Onderzoeksbevindingen bij chronische hyperventilatie

Onderzoeksbevindingen bij chronische hyperventilatie

Dit artikel is geschreven door Drs. B. Snitslaar,  neuroloog, in de jaren 80 verbonden aan het Fobieënproject van de afdeling Persoonlijkheidsleer van de subfaculteit Psychologie van de Universiteit van Amsterdam. Later was hij in dienst bij de Gemeenschappelijke Medische Dienst, afdeling Onderzoek en Ontwikkeling, sectie Onderzoek. Hoewel er in dit artikel veel medische termen worden gebruikt, kan het u toch goede achtergrondinformatie geven. Ook als u medicus bent en geïnteresseerd bent in wat meer accurate informatie over het syndroom van de chronische hyperventilatie, zijn de medische artikelen op deze site wellicht interessant voor u . 

Laboratorium- en andere technische onderzoeksbevindingen bij patiënten met chronische hyperventilatie toonden de volgende resultaten:

  • De plasma-bicarbonaatspiegel ligt bij patiënten met
    chronische hyperventilatie vrijwel altijd onder de laagst normale waarde. Lewis beschreef dit fenomeen al in 1916 naar aanleiding van zijn onderzoek naar lijders aan het – toen zo genoemde – ‘effort syndrome’. Thans verondersteld men, dat dit identiek is aan het fenomeen van de chronische hyperventilatie. De pCO2 bevindt zich gewoonlijk in het gebied van de laag- tot subnormale waarden.
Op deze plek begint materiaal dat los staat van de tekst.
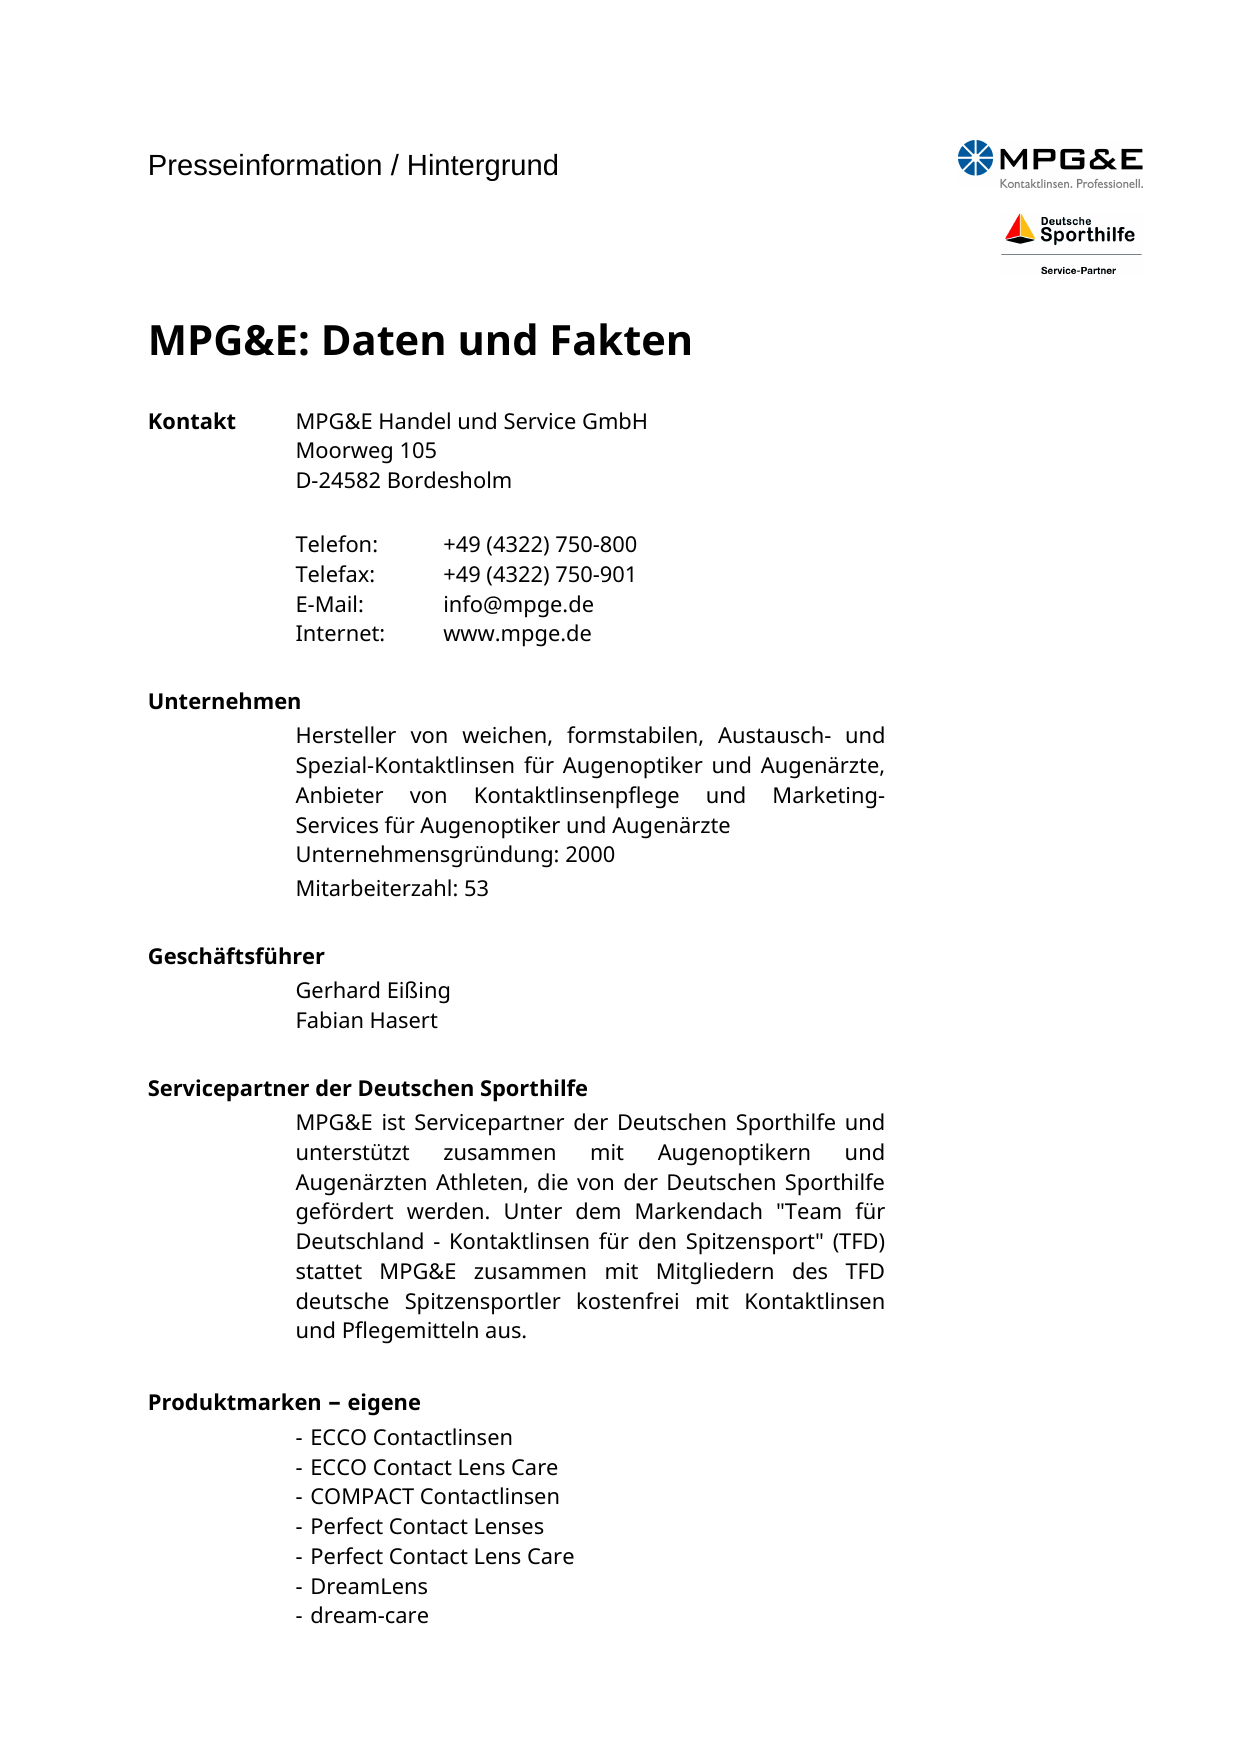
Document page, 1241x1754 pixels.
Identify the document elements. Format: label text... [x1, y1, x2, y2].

text Servicepartner der Deutschen Sporthilfe [148, 1073, 886, 1103]
text MPG&E ist Servicepartner der Deutschen Sporthilfe und unterstützt zusammen mit Augenoptikern und Augenärzten Athleten, die von der Deutschen Sporthilfe gefördert werden. Unter dem Markendach "Team für Deutschland - Kontaktlinsen für den Spitzensport" (TFD) stattet MPG&E zusammen mit Mitgliedern des TFD deutsche Spitzensportler kostenfrei mit Kontaktlinsen und Pflegemitteln aus. [148, 1107, 886, 1345]
text Presseinformation / Hintergrund [148, 148, 886, 181]
text Mitarbeiterzahl: 53 [148, 873, 886, 903]
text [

  • De urine is vaak neutraal of alkalisch.
  • Electromyografie (EMG) brengt via het hierop gerichte onderzoek meestal de voor latente tetanie (=chronische hyperventilatie) kenmerkende duplets, triplets en multiplets aan het licht.
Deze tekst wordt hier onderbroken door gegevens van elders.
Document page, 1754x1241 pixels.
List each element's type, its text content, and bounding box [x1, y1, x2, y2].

  • Electroencefalografie (EEG) laat ons vaak een overmaat aan trage activiteit zien. Vaak over de temporale gebieden. Niet zelden ook met irritatieve kenmerken. Vooral onder invloed van hyperventilatieprovocatie zien we dikwijls paroxysmen van soms hoog gevolteerde trage golven. Al met al leidt een dergelijk onderzoek nog al eens tot de uitspraak dat met migraine, of/en epileptische factoren moet worden rekening gehouden. Ook valt hierbij de term stamfunctiestoornissen regelmatig.
  • Electrocardiografie (ECG) toont bij de betreffende patiënten vaak depressie van het S-T-segment en afplatting. Ook wel inversie van de T-toppen. Vaak leidt dit tot opname op een Cardiologie afdeling van een ziekenhuis. Vooral als men dit waarneemt in combinatie met patiënt’s hartangst. En de acuut optredende klachten in het kader van een exacerbatie van de hyperventilatie.
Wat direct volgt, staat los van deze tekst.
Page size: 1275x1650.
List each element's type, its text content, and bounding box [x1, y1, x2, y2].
  • Capnografisch onderzoek laat bij veel van de chronisch hyperventilerenden een opvallende onregelmatigheid in het adempatroon zien en het kenmerkende zuchten. Na hyperventilatieprovocatie keert de hoeveelheid CO2 in de ademlucht van chronisch hyperventilerenden trager naar het uitgangsniveau terug, dan bij gezonden.